Neuron POMC dan CART meningkatkan penggunaan energi dan penurunan berat
badan dengan menghailkan MSH ( -Melanocyte Stimulating Hormone), serta mengaktifkan
reseptor melanokortin nomor 3 dan 4 (MC3/4R) sebagai neuron orde ke-2 sebagai efek
anoreksigenik.Sedangkan neuron NYP dan AgRP merangsang lapar (food intake) dan
peningkatan berat badan dengan mengaktifkan reseptor Y1/5 pada neuron orde ke-2nya
sebagai efek oreksigenik.
Gambar 1. pengaturan keseimbangan energi. Jaringan lemak menghasilkan sinyal aferen yang
mengaktifkan hipotalamus untuk mengatur nafsu makan dan kekenyangan. Sinyal ini
mengnurunkan intake makanan dan menghambat siklus anabolik, dan mengaktifkan pemakaian
energi dan mengaktifkan siklus katabolik.
Gambar 2. Jalur neurohumoral di hipotalamus yang mengatur kesetimbangan energi. Terlihat POMC dan CART
sebagai neuron anoreksigenik, dan serta NPY dan AgRP sebagai neuron oreksigenik di hipotalamus bagian nukleud
arkuatus.
KOMPLIKASI OBESITAS
Mekanisme hemodinamik.
James dkk. menemukan pada penderita wanita obesitas yang diturunkan berat
badannya ternyata terjadi juga penurunan tekanan darah dan denyut jantung serta pada
pemeriksaan urinenya terdapat peningkatan sisa-sisa metabolisme katekolamin yaitu : 4-
hidroksi 3-metoksi mandelikasid, sehingga timbul pendapat bahwa peningkatan katekolamin
merupakan akibat dari aktivitas saraf simpatis yang meningkat.
Endokrin
Miller dkk. dalam penelitiannya mendapatkan adanya peningkatan kadar insulin dan
aldosteron dalam plasma penderita obesitas. Aldosteron akan mengurangi ekskresi Na
dalam glomeruli, begitu juga insulin pada percobaan binatang dengan jelas mengurangi pula
sekresi Na dalam glomeruli; dalam beberapa hal keadaan ini diperkirakan juga terjadi pada
manusia, sehingga adanya peningkatan insulin dan aldosteron akan menyebabkan retensi
Na dalam darah yang mengakibatkan terjadinya peningkatan volume darah, yang
menyebabkan hipertensi. Para peneliti tersebut di atas semua sepakat bahwa menurunkan
berat badan akan menurunkan tekanan darah dan frekuensi denyut jantung.

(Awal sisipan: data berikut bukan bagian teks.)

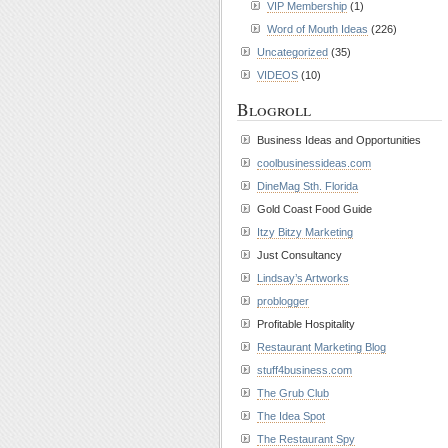
VIP Membership
(1)
Word of Mouth Ideas
(226)
Uncategorized
(35)
VIDEOS
(10)
Blogroll
Business Ideas and Opportunities
coolbusinessideas.com
DineMag Sth. Florida
Gold Coast Food Guide
Itzy Bitzy Marketing
Just Consultancy
Lindsay’s Artworks
problogger
Profitable Hospitality
Restaurant Marketing Blog
stuff4business.com
The Grub Club
The Idea Spot
The Restaurant Spy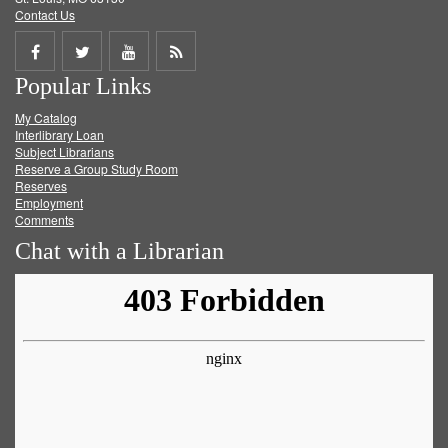
Contact Us
Share
Share
Share
Get
Popular Links
on
on
on
RSS
My Catalog
Facebook
Twitter
Youtube
feed
Interlibrary Loan
Subject Librarians
Reserve a Group Study Room
Reserves
Employment
Comments
Chat with a Librarian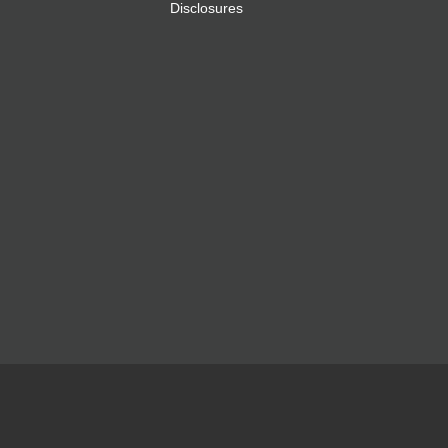
Disclosures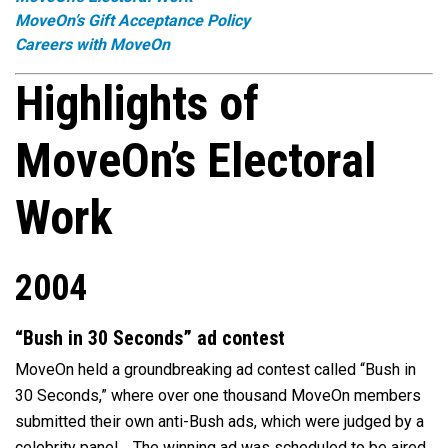
MoveOn’s Gift Acceptance Policy
Careers with MoveOn
Highlights of
MoveOn’s Electoral
Work
2004
“Bush in 30 Seconds” ad contest
MoveOn held a groundbreaking ad contest called “Bush in
30 Seconds,” where over one thousand MoveOn members
submitted their own anti-Bush ads, which were judged by a
celebrity panel. The winning ad was scheduled to be aired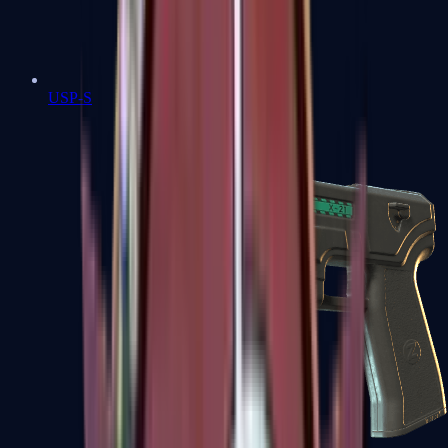
USP-S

Ada pula yang mengatakan bahwa pada penderita obesitas diabetik, kelainan dasarnya
adalah gangguan keseimbangan kinetik sekresi insulin. Sekresi insulin terlambat sehingga
kadar glukosa darah tidak dapat dikontrol secara teratur dan terdapat peningkatan sekresi
insulin sehingga cenderung terjadi hiperinsulinisme yang disertai dengan peningkatan
resistensi insulin. Kecuali itu, hiperglikemi dan hiperinsulinemi dapat pula disebabkan oleh
karena kualitas insulin yang abnormal, adanya produk/ hormon yang bersi fat antagonis
terhadap insulin atau berkurangnya jumlah reseptor yang sensitif pada membran sel.

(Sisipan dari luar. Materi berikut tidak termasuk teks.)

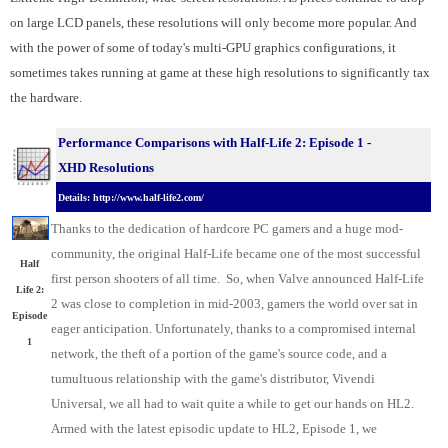
on large LCD panels, these resolutions will only become more popular. And
with the power of some of today's multi-GPU graphics configurations, it
sometimes takes running at game at these high resolutions to significantly tax
the hardware.
Performance Comparisons with Half-Life 2: Episode 1 -
XHD Resolutions
Details: http://www.half-life2.com/
Thanks to the dedication of hardcore PC gamers and a huge mod-
community, the original Half-Life became one of the most successful
Half
first person shooters of all time. So, when Valve announced Half-Life
Life 2:
2 was close to completion in mid-2003, gamers the world over sat in
Episode
eager anticipation. Unfortunately, thanks to a compromised internal
1
network, the theft of a portion of the game's source code, and a
tumultuous relationship with the game's distributor, Vivendi
Universal, we all had to wait quite a while to get our hands on HL2.
Armed with the latest episodic update to HL2, Episode 1, we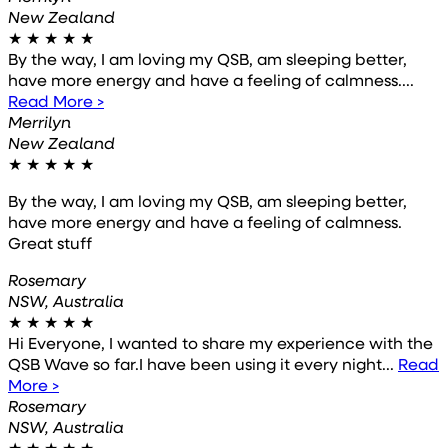
New Zealand
★
★
★
★
★
By the way, I am loving my QSB, am sleeping better,
have more energy and have a feeling of calmness....
Read More >
Merrilyn
New Zealand
★
★
★
★
★
By the way, I am loving my QSB, am sleeping better,
have more energy and have a feeling of calmness.
Great stuff
Rosemary
NSW, Australia
★
★
★
★
★
Hi Everyone, I wanted to share my experience with the
QSB Wave so far.I have been using it every night...
Read
More >
Rosemary
NSW, Australia
★
★
★
★
★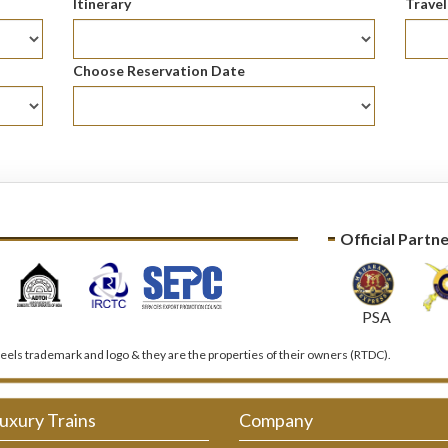
Itinerary
Trave
Choose Reservation Date
Official Partn
PSA
els trademark and logo & they are the properties of their owners (RTDC).
uxury Trains
Company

Pada penderita obesitas terdapat timbunan lemak pada rongga dada dan rongga
perutnya sehingga akan menyebabkan gangguan proses pernafasan; oleh karena itu pada
obesitas cenderung terjadi penurunan kapasitas pant yang akan mengakibatkan penurunan
fungsi paru. Kelainan ini bila dalam keadaan berat dengan tanda-tanda somnolen dan
hipoventilasi disebut dengan Pickwickian syndrome. Keadaan ini akan menghilang bila
penderita menurunkan berat badannya.
Setiap peningkatan berat badan lebih dari normal akan menimbulkan beban yang
berlebihan pada sendi penyangga berat badan, dan ini cenderung menyebabkan trauma
ringan tetapi terus-menerus dan akan berakhir menjadi osteoartrosis (OA) baik primer
ataupun sekunder.
Engel dalam penelitiannya atas populasi penduduk yang dibagi menjadi 4 grup, ternyata
grup yang mempunyai berat badan berlebihan dengan umur makin tua cenderung lebih
cepat menderita OA. Sendi yang terkena adalah sendi penyangga berat badan yaitu
punggung, pangkal paha, lutut dan pergelangan kaki.